Чарли, если честно, схожий вопрос в своей голове игнорировать пыталась и сейчас он ощущается приставленным ко лбу дулом пистолета, только на курок нажми. Она три года посещала кружок дебатов, отточенная импровизация быстрых и колких ответов вышла побочным эффектом, но сейчас он выветрился из крови вместе с остатками выпитой бутылки пива часами ранее. Хочется сбросить всю вину на нее и подхваченное праздничное настроение, но эта зараза в лице Харгроува ей не поверит и скрытый смысл в любой сказанной шутке искать продолжит, докапываться будет и доказывать, что дело в другом, потому что живет с мыслью о том, как мир вертится только благодаря его существованию и других причин на то нет, а им ещё наказание отбывать, и переводить это в словесную пытку и давление от повисшего вопроса у Чарли желания никакого нет, спасает ее только плохо соображающий сейчас от алкоголя разум Билли.

— Вид у тебя жалкий, как у щенка в коробке, а я человек добросердечный, не смогла мимо пройти.

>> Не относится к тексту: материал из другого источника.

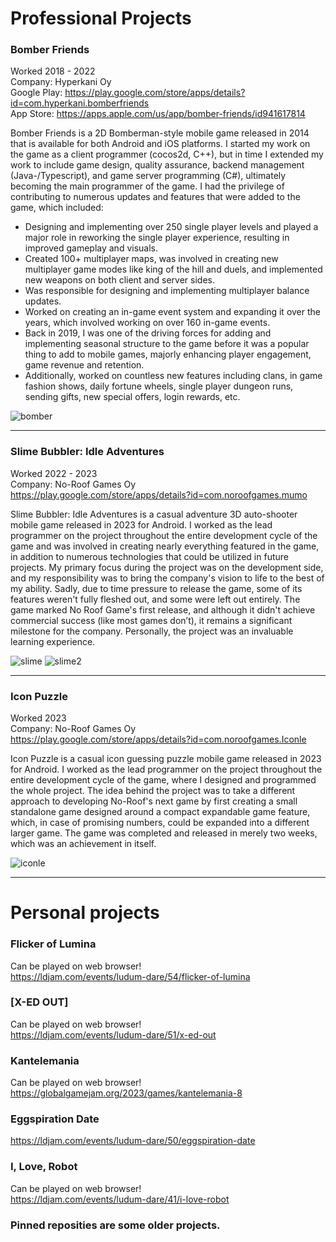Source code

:
# Professional Projects

### **Bomber Friends**
Worked 2018 - 2022 \
Company: Hyperkani Oy \
Google Play: https://play.google.com/store/apps/details?id=com.hyperkani.bomberfriends \
App Store: https://apps.apple.com/us/app/bomber-friends/id941617814

Bomber Friends is a 2D Bomberman-style mobile game released in 2014 that is available for both Android and iOS platforms. I started my work on the game as a client programmer (cocos2d, C++), but in time I extended my work to include game design, quality assurance, backend management (Java-/Typescript), and game server programming (C#), ultimately becoming the main programmer of the game. I had the privilege of contributing to numerous updates and features that were added to the game, which included:
- Designing and implementing over 250 single player levels and played a major role in reworking the single player experience, resulting in improved gameplay and visuals.
- Created 100+ multiplayer maps, was involved in creating new multiplayer game modes like king of the hill and duels, and implemented new weapons on both client and server sides.
- Was responsible for designing and implementing multiplayer balance updates.
- Worked on creating an in-game event system and expanding it over the years, which involved working on over 160 in-game events.
- Back in 2019, I was one of the driving forces for adding and implementing seasonal structure to the game before it was a popular thing to add to mobile games, majorly enhancing player engagement, game revenue and retention.
- Additionally, worked on countless new features including clans, in game fashion shows, daily fortune wheels, single player dungeon runs, sending gifts, new special offers, login rewards, etc.

![bomber](https://user-images.githubusercontent.com/4212615/235475628-3ac32fc5-e201-454b-a6ca-c225940cb0c9.png)

-----------------------------------------------------------------------------------------------------------------------------------------------------------------------

### **Slime Bubbler: Idle Adventures**
Worked 2022 - 2023 \
Company: No-Roof Games Oy \
https://play.google.com/store/apps/details?id=com.noroofgames.mumo

Slime Bubbler: Idle Adventures is a casual adventure 3D auto-shooter mobile game released in 2023 for Android. I worked as the lead programmer on the project throughout the entire development cycle of the game and was involved in creating nearly everything featured in the game, in addition to numerous technologies that could be utilized in future projects. My primary focus during the project was on the development side, and my responsibility was to bring the company's vision to life to the best of my ability. Sadly, due to time pressure to release the game, some of its features weren't fully fleshed out, and some were left out entirely. The game marked No Roof Game's first release, and although it didn't achieve commercial success (like most games don’t), it remains a significant milestone for the company. Personally, the project was an invaluable learning experience.

![slime](https://user-images.githubusercontent.com/4212615/235475625-dce0eda3-1ea7-49df-a162-5edaa23f2322.png)
![slime2](https://user-images.githubusercontent.com/4212615/235482481-8a1d38c3-9ca0-4470-ad2f-2158509168bf.png)

-----------------------------------------------------------------------------------------------------------------------------------------------------------------------

### **Icon Puzzle**
Worked 2023 \
Company: No-Roof Games Oy \
https://play.google.com/store/apps/details?id=com.noroofgames.Iconle

Icon Puzzle is a casual icon guessing puzzle mobile game released in 2023 for Android. I worked as the lead programmer on the project throughout the entire development cycle of the game, where I designed and programmed the whole project. The idea behind the project was to take a different approach to developing No-Roof's next game by first creating a small standalone game designed around a compact expandable game feature, which, in case of promising numbers, could be expanded into a different larger game. The game was completed and released in merely two weeks, which was an achievement in itself.

![iconle](https://user-images.githubusercontent.com/4212615/235475622-5edf2933-020e-42cf-af35-2d3fdda7f5bb.png)

-----------------------------------------------------------------------------------------------------------------------------------------------------------------------

# Personal projects

### **Flicker of Lumina**
Can be played on web browser! \
https://ldjam.com/events/ludum-dare/54/flicker-of-lumina

### **[X-ED OUT]**
Can be played on web browser! \
https://ldjam.com/events/ludum-dare/51/x-ed-out

### **Kantelemania**
Can be played on web browser! \
https://globalgamejam.org/2023/games/kantelemania-8

### **Eggspiration Date** 
https://ldjam.com/events/ludum-dare/50/eggspiration-date

### **I, Love, Robot**
Can be played on web browser! \
https://ldjam.com/events/ludum-dare/41/i-love-robot

### Pinned reposities are some older projects.

<!--
**F1nde/F1nde** is a ✨ _special_ ✨ repository because its `README.md` (this file) appears on your GitHub profile.

Here are some ideas to get you started:

- 🔭 I’m currently working on ...
- 🌱 I’m currently learning ...
- 👯 I’m looking to collaborate on ...
- 🤔 I’m looking for help with ...
- 💬 Ask me about ...
- 📫 How to reach me: ...
- 😄 Pronouns: ...
- ⚡ Fun fact: ...
-->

Знаешь, иногда полезно побыть хорошим, тебе тоже стоит попробовать, вдруг втянешься, перестанешь людям велосипеды переезжать.

— Ты знаешь, — он тыкает пальцем в неё, — что первая это начала.

И Чарли глубоко вздыхает — Билли кажется удовлетворённым от ее на ходу соображенного ответа и считывает ее вдох больше раздражённым, нежели нервным. Она берет его под локоть и перекидывает руку его через свою шею, приобнимает за талию — в точности повторяет их позу ухода с вечеринки, только теперь надо в дом войти. Идут неспешно, Чарли концентрирует внимание на шагах, смотрит под ноги и подпихивает Билли, когда тот вес тела на неё перебросить хочет, подводит их к входной двери и чувствует, как Харгроув замирает.

— Нет, так нельзя.

— Да, я тоже думаю, что тебе стоит начать с извинения и плавно перейти на благодарности. В письменной форме тоже принимается, но, если писать не умеешь, на диктофон сойдёт.

— Нельзя через дверь, — Билли, буквально, на глазах трезвеет, игнорирует ее подъёб и пятится назад, утаскивая прицепом Алвин, они почти падают со ступеней крыльца, на которые так старательно пытались подняться с одной ноги. Билли вырывается из ее, назовем их, объятий, и поворачивается к ней лицом, когда они вновь оказываются на каменной дорожке.

— А раньше сказать не вариант было? Зря время тратили. Боже, Харгроув, я, блять, уже жалею, что ввязалась в это, лучше бы я вообще туда не приходила! — Чарли не собирается останавливаться, тон голоса повышает, но Билли ладонью ей рот прикрывает и Алвин видит в его глазах то, чего раньше не было или не замечалось. Растерянность, переливающаяся в страх, смешивающаяся с тревогой, покрытой сверху налетом нарастающей паники.